Catalans hold Catalan “independentist” flags (Estelada) during celebrations of Catalonia National Day (Diada), Barcelona, September 11, 2014. (AFP)

 

Press TV has interviewed Marcelo Sanchez, a political commentator in Tehran, to discuss Catalonia’s willingness to separate from Spain.

 

A rough transcription of the interview follows.

 

Press TV: Talk to us about the recent comments made by the pro-independence politicians in Catalonia. They are calling for a unilateral independence declaration. Should they win big in September’s regional elections?

Sanchez: Well, yes indeed. Everybody is waiting for this September 27 vote. This is not going to be just a normal election. It is going to be some kind of a quasi or pseudo-referendum. There is about 7.5 million [people] in Catalonia; from those maybe 2 million people are just waiting for this vote and you have a historical joint list, if you will, between two forces: left and right political forces Esquerra Republicana and Convergència i Unió. They are just willing to sacrifice their ideologies in order to proclaim the unilateral independence.

Going back in time, Catalonia has a long history of trying to separate themselves from Madrid government. This is not just something new. The situation actually started about hundreds of years. We can go back in time and say that in 1496 when the king of Catalonia and Aragorn and Castile were together and they made this country named Spain, and then in 1919 they created this Statute of Autonomy, then they went to 1928 with the project of constitution.

There was Catalonian rebels located in Cuba. They were trying to make a new republic. Then in 1932 during the Second Spanish Republic they were trying to do the same. Back again Franco’s dictatorship abolished every kind of measure. He prohibited the Catalonian language. He tried to suppress the culture and the independent identity of these people. Now, in 1979 the Catalonians got together again and they tried to make a referendum and many years later in 2006, they were together and they ratified this Statute of Autonomy.
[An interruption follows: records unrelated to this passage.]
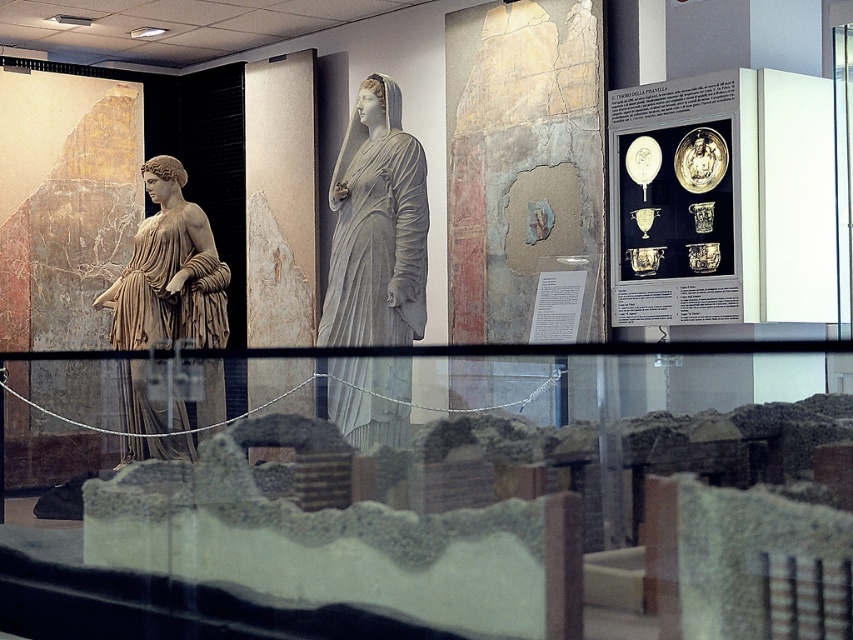
Question: Is gray stone statue at center wider than matte beige statue at left?

Choices:
 (A) no
 (B) yes

Answer: (A)

Question: Which of the following is the closest to the observer?

Choices:
 (A) matte beige statue at left
 (B) gray stone statue at center

Answer: (B)

Question: Which object is farther from the camera taking this photo?

Choices:
 (A) gray stone statue at center
 (B) matte beige statue at left

Answer: (B)

Question: Is gray stone statue at center smaller than matte beige statue at left?

Choices:
 (A) yes
 (B) no

Answer: (A)

Question: Can you confirm if gray stone statue at center is smaller than matte beige statue at left?

Choices:
 (A) yes
 (B) no

Answer: (A)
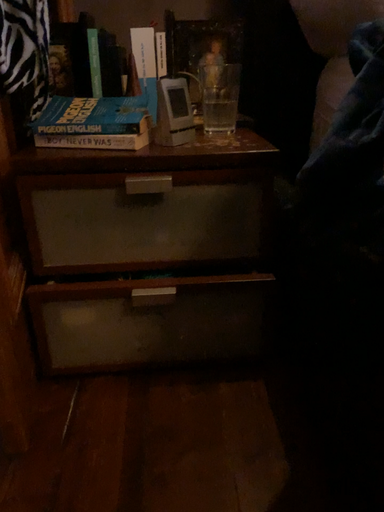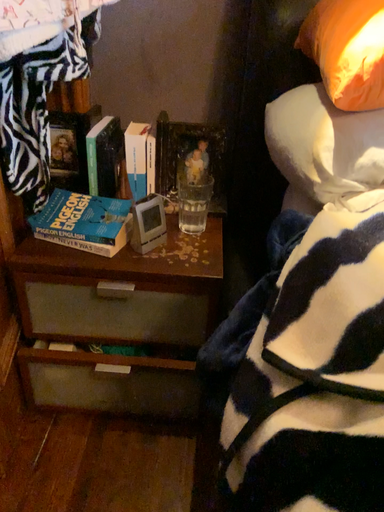
Question: Which way did the camera rotate in the video?

Choices:
 (A) rotated downward
 (B) rotated upward

Answer: (A)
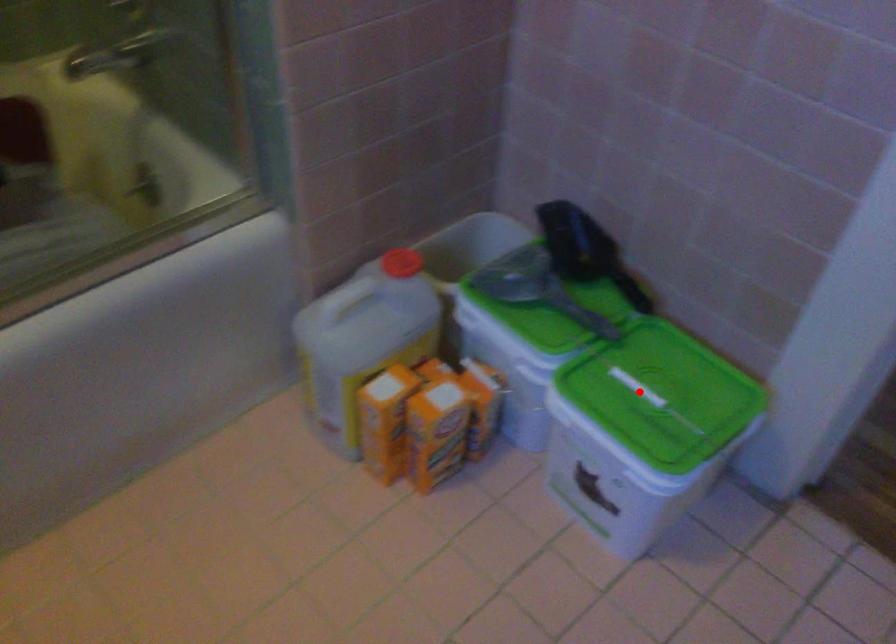
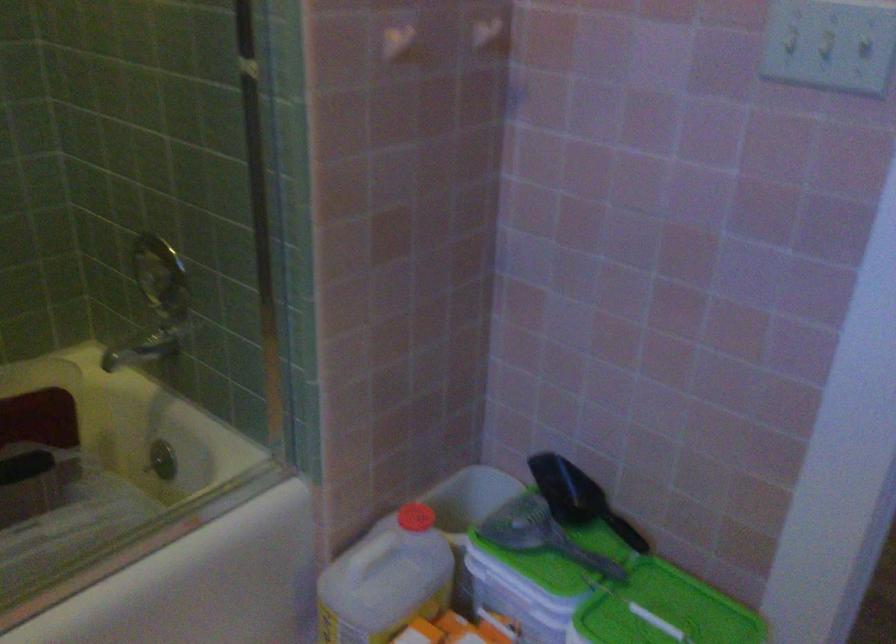
The point at the highlighted location is marked in the first image. Where is the corresponding point in the second image?

(656, 621)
Basically what it says is that Catalonia has some rights of autonomy but still is depending on Madrid most of the time. In 2008, the financial crisis saw that a lot of people in Catalonia were really angry about austerity measures, unemployment.

They mistrust the central government in Madrid. And now we have seen the consequences of all these years, hundreds of years actually. This is what the people want.